The Unresponder: The great thing about texting is that the responses are supposed to be short and immediate, especially for the first kind of communication that is informational and directed. Sure, sometimes the person on the receiving end isn't with their phone or is indisposed, but still, responses should come with relative promptness. Try to tell that to this type of monster who leaves questions dangling like a piece of food in a mustache. There is nothing to fill you with rage like sending a question and getting a text back either hours later or the next day like no time has passed. A little acknowledgment like, "Sorry, just got this" is all it takes to keep from being rude. The completely inexcusable thing is to not answer a question at all. It is the text message equivalent of being hung up on. The Unresponder is basically telling you that you aren't worth talking to or he can't be bothered with your questions. What should your response be? Never talking to him or her again.

The Cineplexer: It is never OK to text during a movie. Yes, it's silent, but we can all still see your glowing little screen reflecting against your face. You paid $12 for this goddamn movie, pay fucking attention and stop ruining our experience!

The One-Word Wonder: Yes, text messages are supposed to be short, but there is such a thing as too short. Let's say someone asks, "What are you doing tonight?" You respond, "Going bowling." And they respond "Cool." Well, what does that cool mean? Does it mean, "Cool. Have fun. Catch you later"? Does it mean, "Cool, I love bowling, invite me"? Does it mean "Cool. I'll never talk to you again, you Dude wannabe." Since the meaning isn't entirely clear, there is no proper way to respond which means the conversation is dead. The other annoying one-worder is more of a "Thanks" or—even worse—a smiley emoticon. Say your friend asks where the restaurant is and you tell them and they respond "Thanks." That is just a waste of everyone's time. The only occasion when this is appropriate is when someone sends an unsolicited text full of information of directives. "The show starts at 8. I'll meet you out front at 7:45," they say out of the blue. You need to give them an "OK" or some acknowledgment that you received the info. But if you asked for it, then save your thumbs, your text message budget, and the Verizon global network, and thank your friend in person later.

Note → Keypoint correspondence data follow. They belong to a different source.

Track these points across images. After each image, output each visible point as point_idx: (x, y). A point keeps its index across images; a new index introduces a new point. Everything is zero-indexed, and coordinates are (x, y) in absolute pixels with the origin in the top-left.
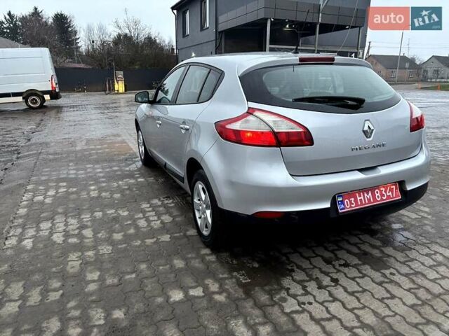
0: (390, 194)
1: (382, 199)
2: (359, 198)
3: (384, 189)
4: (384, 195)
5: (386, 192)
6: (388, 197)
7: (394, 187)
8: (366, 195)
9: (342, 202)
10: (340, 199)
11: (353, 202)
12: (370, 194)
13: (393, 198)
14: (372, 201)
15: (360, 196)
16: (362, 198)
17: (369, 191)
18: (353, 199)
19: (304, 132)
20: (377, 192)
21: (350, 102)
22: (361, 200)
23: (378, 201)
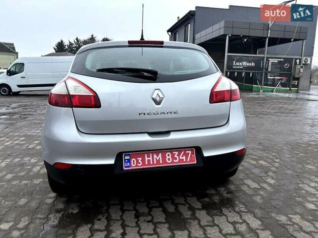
0: (184, 158)
1: (173, 162)
2: (147, 159)
3: (177, 153)
4: (176, 159)
5: (179, 155)
6: (181, 161)
7: (190, 152)
8: (155, 156)
9: (129, 161)
10: (127, 158)
11: (140, 161)
12: (160, 155)
13: (186, 162)
14: (161, 162)
15: (148, 156)
16: (151, 158)
17: (159, 153)
18: (140, 159)
19: (94, 96)
20: (169, 155)
21: (145, 74)
22: (149, 161)
23: (169, 163)
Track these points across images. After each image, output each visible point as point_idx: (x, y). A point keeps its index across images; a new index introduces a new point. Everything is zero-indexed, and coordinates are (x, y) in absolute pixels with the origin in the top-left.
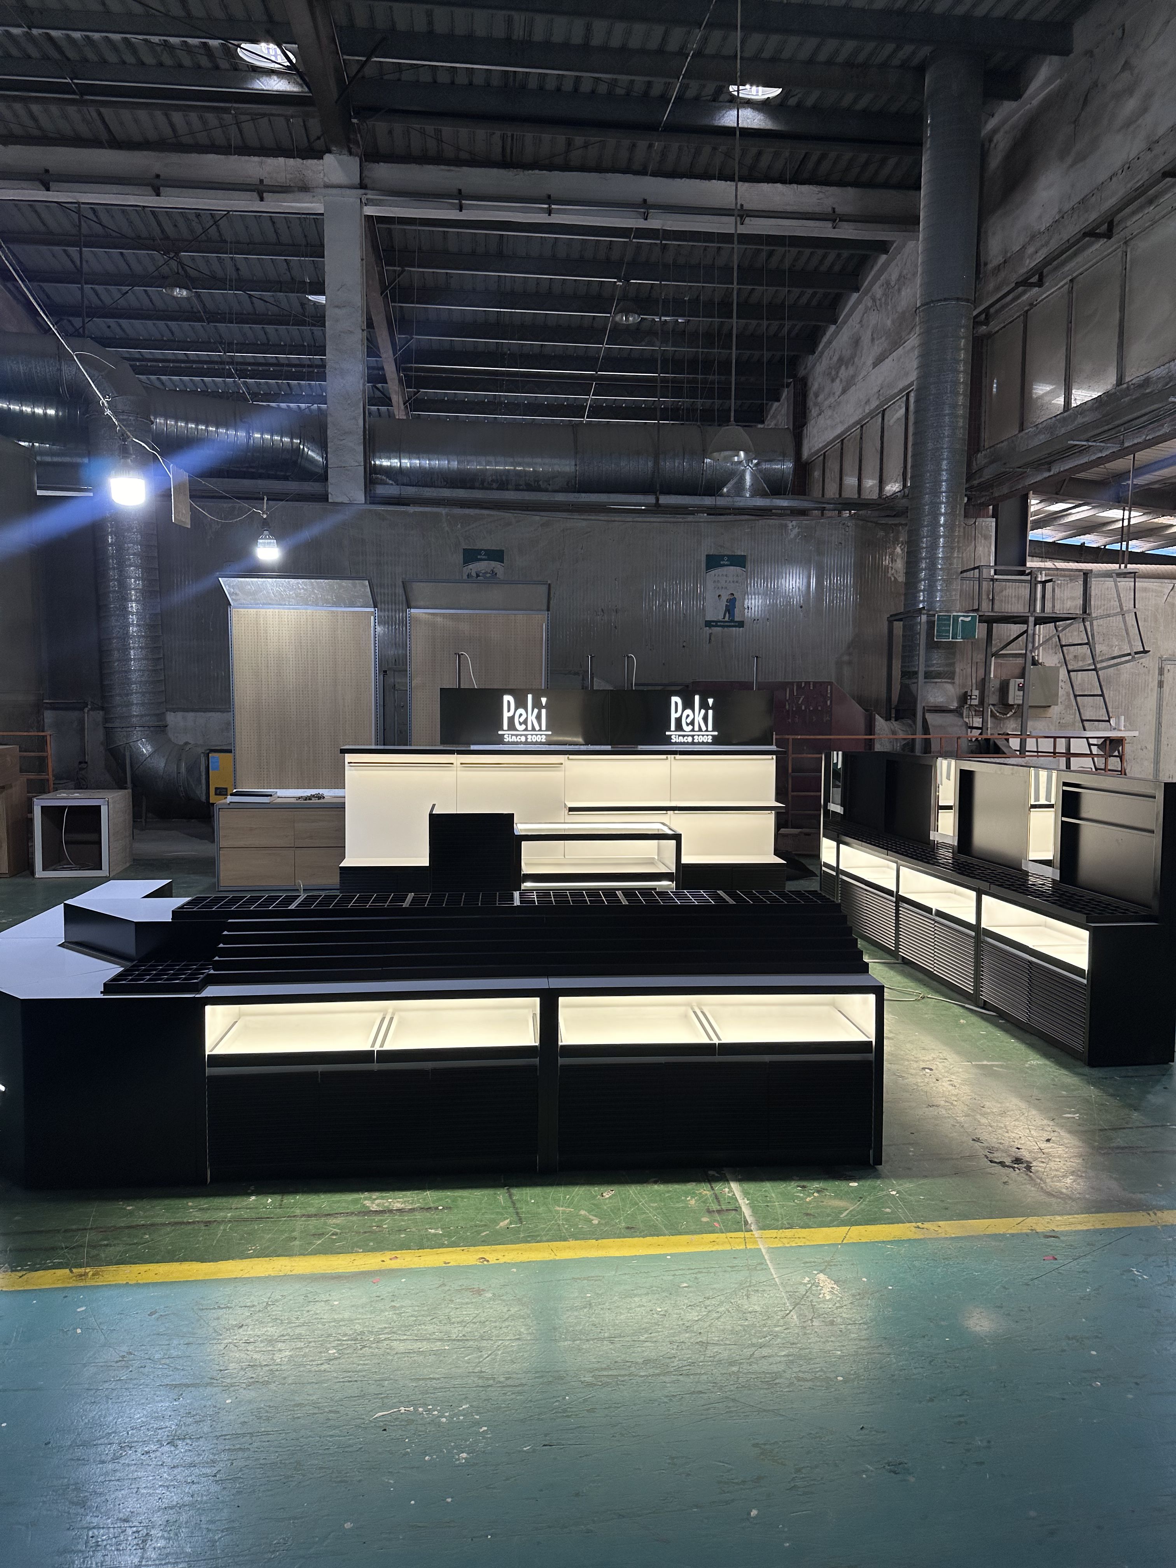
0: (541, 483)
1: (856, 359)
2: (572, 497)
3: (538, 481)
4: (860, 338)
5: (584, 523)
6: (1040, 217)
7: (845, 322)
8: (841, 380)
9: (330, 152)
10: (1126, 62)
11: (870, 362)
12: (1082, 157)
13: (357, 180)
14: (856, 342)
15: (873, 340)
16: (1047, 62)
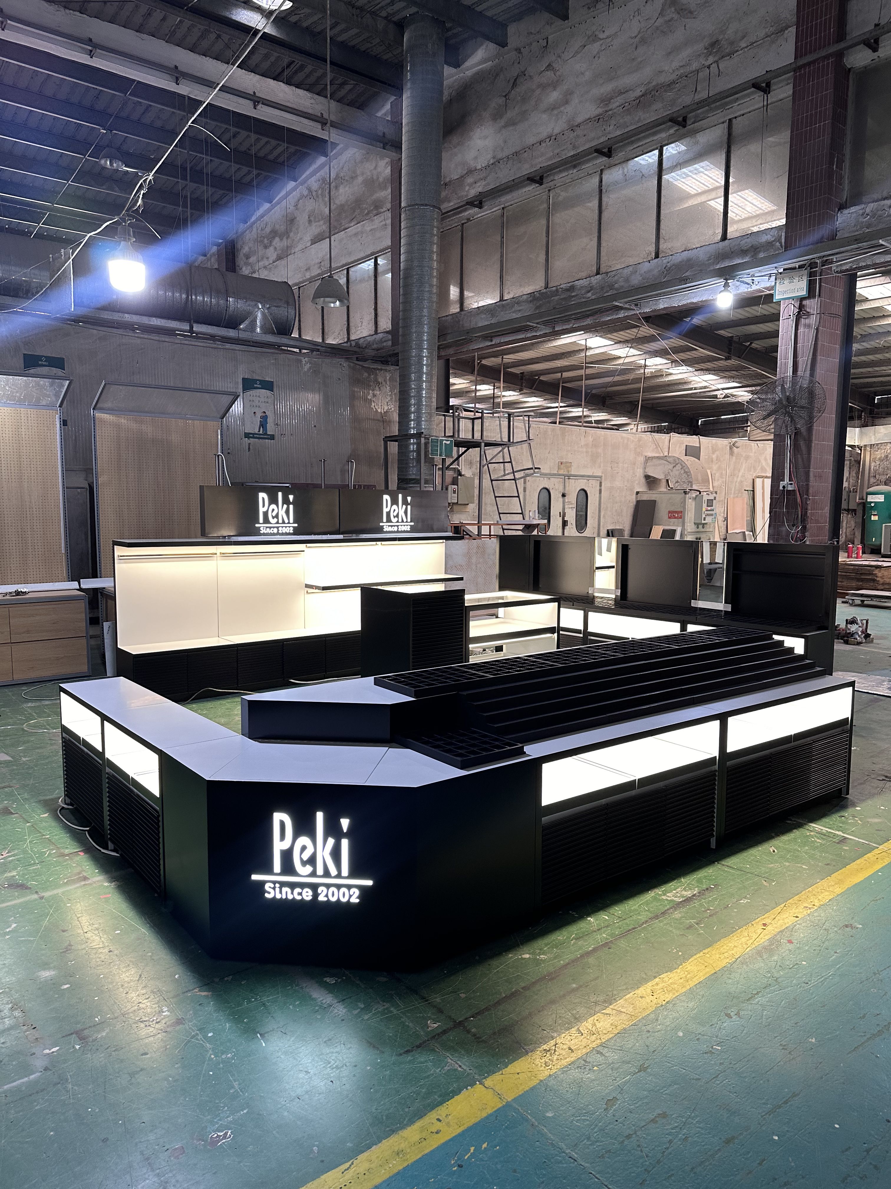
1: (292, 234)
2: (117, 316)
4: (296, 218)
5: (139, 341)
6: (476, 158)
7: (278, 203)
8: (275, 248)
10: (549, 65)
11: (308, 238)
12: (511, 123)
14: (291, 221)
15: (310, 222)
16: (484, 47)
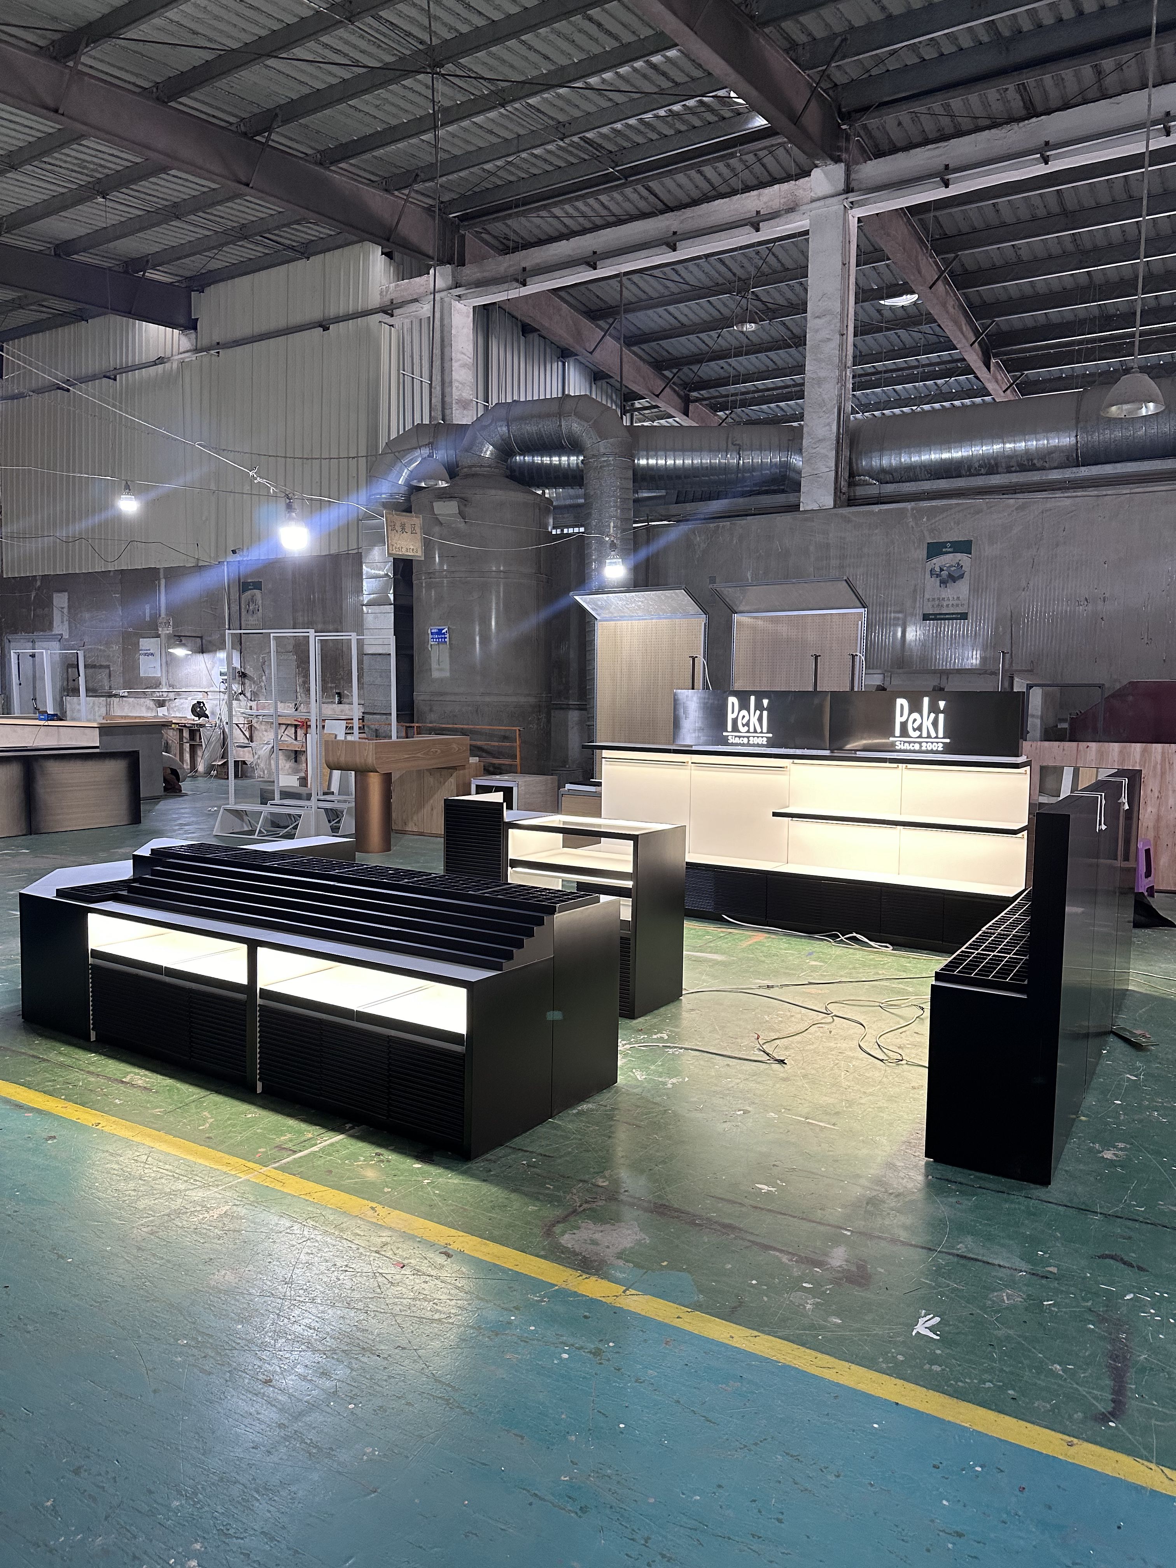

The Never Call: There are some people who love to text so much that the phone part of their cell phone has become completely obsolete. They're like Tobias Funke the never-nude from Arrested Development, except instead of refusing to take off the last bit of clothing for a completely irrational reason, they are scared of a wonderful and time-honored mode of communication. We'd much rather text most of the time too, but sometimes a call is necessary. The general rule should be if there are more than three questions or the problem can not be solved in three messages, then just pick up the phone and have a short conversation rather than waiting for the back and forth of texting. Also, if someone calls, don't respond with a text unless the text says, "Can't talk now. I'll call later." If one party thought the conversation was best had on the phone, just have it on the phone and save everyone a headache. After all, without phones there would be no texting, so do the old gods a favor and give them a sacrifice now and again.